Sie saß in der Nähe des Feuers, einen Schal über der Schulter. Auf dem Teppich zu ihren Füßen spielte ein schwarzes Kätzchen. Travis hatte nicht die geringste Vorstellung, wo es hergekommen war.
»Alerain sagte, daß der Rat nach jeder Abstimmung eine Pause von drei Tagen einlegen muß.«
»Drei Tage!« Melias kupferfarbene Haut verdunkelte sich. »Und wie viele Feydrim mehr werden in drei Tagen durch das Schloß schleichen? Und wie weit wird sich der Fahle König der Freiheit genähert haben?« Sie hob das Kätzchen auf und setzte es sich auf den Schoß. Es begann sofort damit, das mit Quasten geschmückte Ende ihrer Schärpe zu attackieren.

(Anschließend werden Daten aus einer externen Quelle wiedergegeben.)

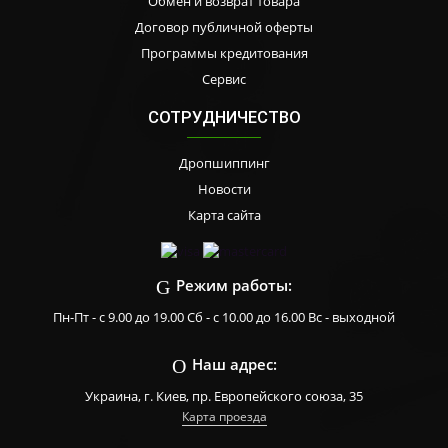
Обмен и возврат товара
Договор публичной оферты
Программы кредитования
Сервис
СОТРУДНИЧЕСТВО
Дропшиппинг
Новости
Карта сайта
Режим работы:
Пн-Пт - с 9.00 до 19.00 Сб - с 10.00 до 16.00 Вс - выходной
Наш адрес:
Украина, г. Киев, пр. Европейского союза, 35
Карта проезда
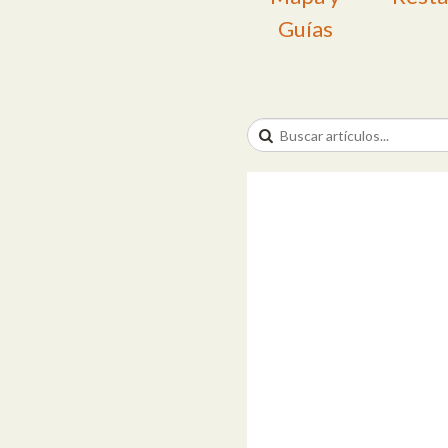
Guías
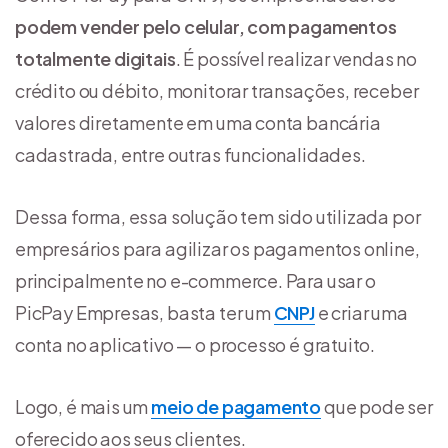
podem vender pelo celular, com pagamentos
totalmente digitais
. É possível realizar vendas no
crédito ou débito, monitorar transações, receber
valores diretamente em uma conta bancária
cadastrada, entre outras funcionalidades.
Dessa forma, essa solução tem sido utilizada por
empresários para agilizar os pagamentos online,
principalmente no e-commerce. Para usar o
PicPay Empresas, basta ter um
CNPJ
e criar uma
conta no aplicativo — o processo é gratuito.
Logo, é mais um
meio de pagamento
que pode ser
oferecido aos seus clientes.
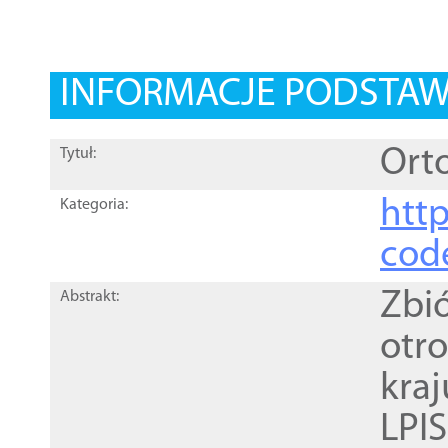
INFORMACJE PODSTA
Orto
Tytuł:
http
Kategoria:
cod
Zbi
Abstrakt:
otr
kra
LPI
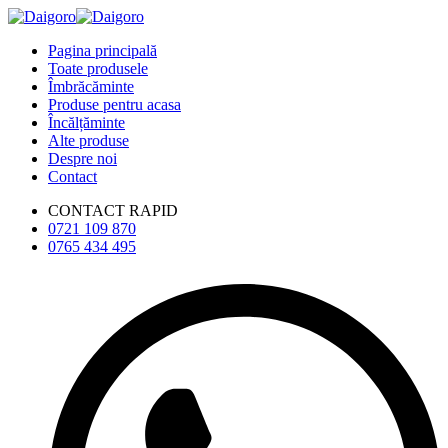
Pagina principală
Toate produsele
Îmbrăcăminte
Produse pentru acasa
Încălțăminte
Alte produse
Despre noi
Contact
CONTACT RAPID
0721 109 870
0765 434 495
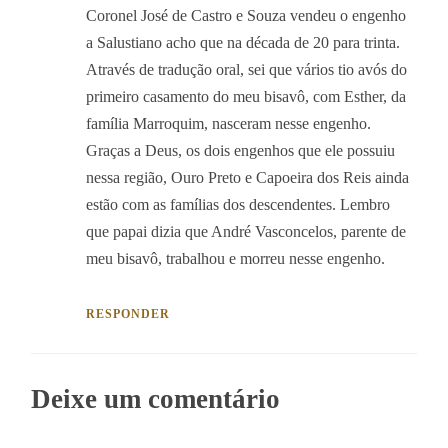
Coronel José de Castro e Souza vendeu o engenho
a Salustiano acho que na década de 20 para trinta.
Através de tradução oral, sei que vários tio avós do
primeiro casamento do meu bisavô, com Esther, da
família Marroquim, nasceram nesse engenho.
Graças a Deus, os dois engenhos que ele possuiu
nessa região, Ouro Preto e Capoeira dos Reis ainda
estão com as famílias dos descendentes. Lembro
que papai dizia que André Vasconcelos, parente de
meu bisavô, trabalhou e morreu nesse engenho.
RESPONDER
Deixe um comentário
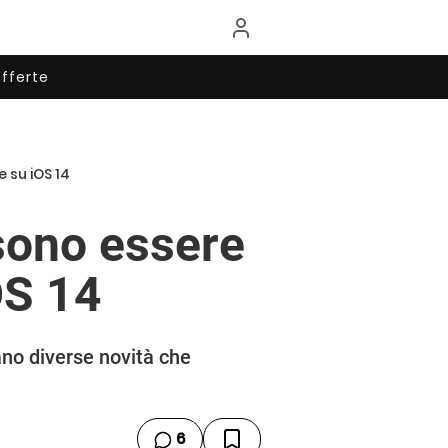
fferte
 su iOS 14
sono essere
OS 14
no diverse novità che
6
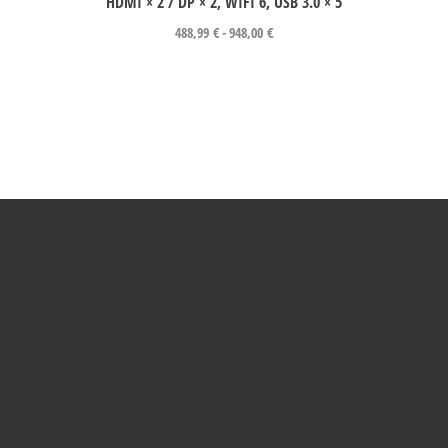
HDMI × 2 / DP × 2, WIFI 6, USB 3.0 × 5
488,99
€
-
948,00
€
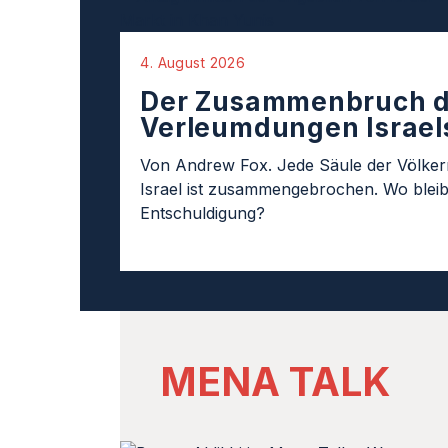
4. August 2026
Der Zusammenbruch d
Verleumdungen Israel
Von Andrew Fox. Jede Säule der Völke
Israel ist zusammengebrochen. Wo bleib
Entschuldigung?
MENA TALK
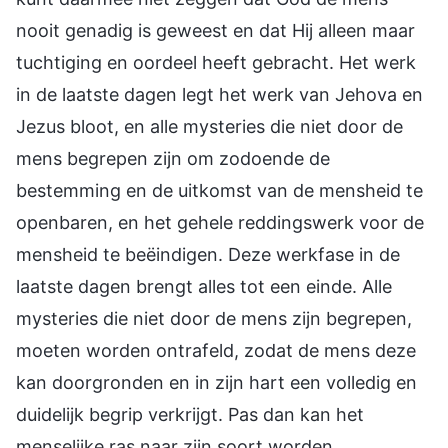
nooit genadig is geweest en dat Hij alleen maar
tuchtiging en oordeel heeft gebracht. Het werk
in de laatste dagen legt het werk van Jehova en
Jezus bloot, en alle mysteries die niet door de
mens begrepen zijn om zodoende de
bestemming en de uitkomst van de mensheid te
openbaren, en het gehele reddingswerk voor de
mensheid te beëindigen. Deze werkfase in de
laatste dagen brengt alles tot een einde. Alle
mysteries die niet door de mens zijn begrepen,
moeten worden ontrafeld, zodat de mens deze
kan doorgronden en in zijn hart een volledig en
duidelijk begrip verkrijgt. Pas dan kan het
menselijke ras naar zijn soort worden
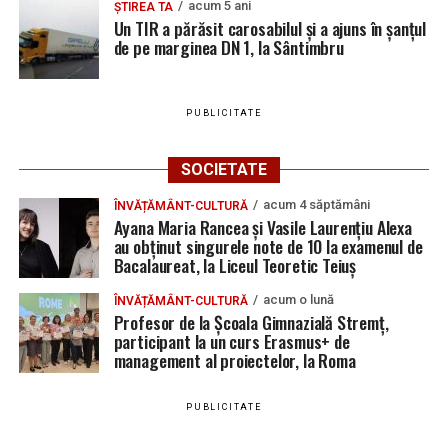
acum 5 ani
ȘTIREA TA
păgubită susține că ancheta bate pasul pe loc, la
Un TIR a părăsit carosabilul și a ajuns în șanțul
de pe marginea DN 1, la Sântimbru
aproape o lună de la spargere
Locuri de muncă în Sântimbru, disponibile la 4
august 2026. AJOFM Alba a publicat lista posturilor
PUBLICITATE
vacante
Locuri de muncă în Galda de Jos, disponibile la 4
SOCIETATE
august 2026. AJOFM Alba a publicat lista posturilor
acum 4 săptămâni
ÎNVĂȚĂMÂNT-CULTURĂ
vacante
Ayana Maria Rancea și Vasile Laurențiu Alexa
au obținut singurele note de 10 la examenul de
Locuri de muncă în Teiuș, disponibile la 4 august
Bacalaureat, la Liceul Teoretic Teiuș
2026. AJOFM Alba a publicat lista posturilor
vacante
acum o lună
ÎNVĂȚĂMÂNT-CULTURĂ
Profesor de la Școala Gimnazială Stremț,
Bărbat de 30 de ani din Galda de Jos, reținut după
participant la un curs Erasmus+ de
ce și-ar fi agresat și violat partenera
management al proiectelor, la Roma
PUBLICITATE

»Es ist frustrierend, da stimme ich dir zu, aber du weißt doch, wie es die Calavaner mit ihren Bestimmungen halten.«
»Fanatisch?«
Falken schnaubte. »Das ist höflich ausgedrückt. Du kannst übrigens König Indarus die ganze Schuld geben. Er ist derjenige gewesen, der die Regeln für die Einberufung des Rats aufgestellt hat.«
Melia streichelte das Kätzchen, und ihre Augen verengten sich zu Schlitzen. »Ich hätte nicht übel Lust, es diesen Indarus bereuen zu lassen, daß er alle diese Regeln und Statuten niederschrieb.«
»Er ist seit drei Jahrhunderten tot, Melia.«
»Das stellt nicht notwendigerweise ein Problem dar.«
Travis wollte fragen, was damit nun wieder gemeint war, dann hielt er den Mund. Was bildete er sich ein? Daß Melia oder Falken ihn darüber aufklärten, was hier vor sich ging? Er war den beiden all die Meilen gefolgt, in dem Glauben, daß der Barde und die Lady nach dem Eintreffen auf Calavere eine Möglichkeit finden würden, ihn nach Colorado zurückzuschicken. Doch seit ihrer Ankunft im Schloß vor zwei Tagen hatte keiner von ihnen Travis’ Heimat auch nur mit einem einzigen Wort erwähnt. Vielleicht wäre es erträglich gewesen, hätte Beltan ihnen Gesellschaft geleistet, aber Travis hatte den Ritter seit gestern bei der Ratssitzung nicht mehr gesehen.
Du könntest dich mit Grace unterhalten.
Erregung durchrieselte ihn bei dem Gedanken, aber er verwarf ihn wieder. Er hatte Grace bei der Ratsversammlung aus der Ferne gesehen. Sie schien sich in Gegenwart ihrer adligen Freunde so wohl gefühlt zu haben; Leute wie der Ritter Durge oder diese junge Baronesse mit den blauen Augen. Wie war noch mal ihr Name gewesen? Aryn?
Nur weil Grace von der Erde kommt, muß das noch lange nicht heißen, daß sie dich mag, Travis. Sie paßt hierher.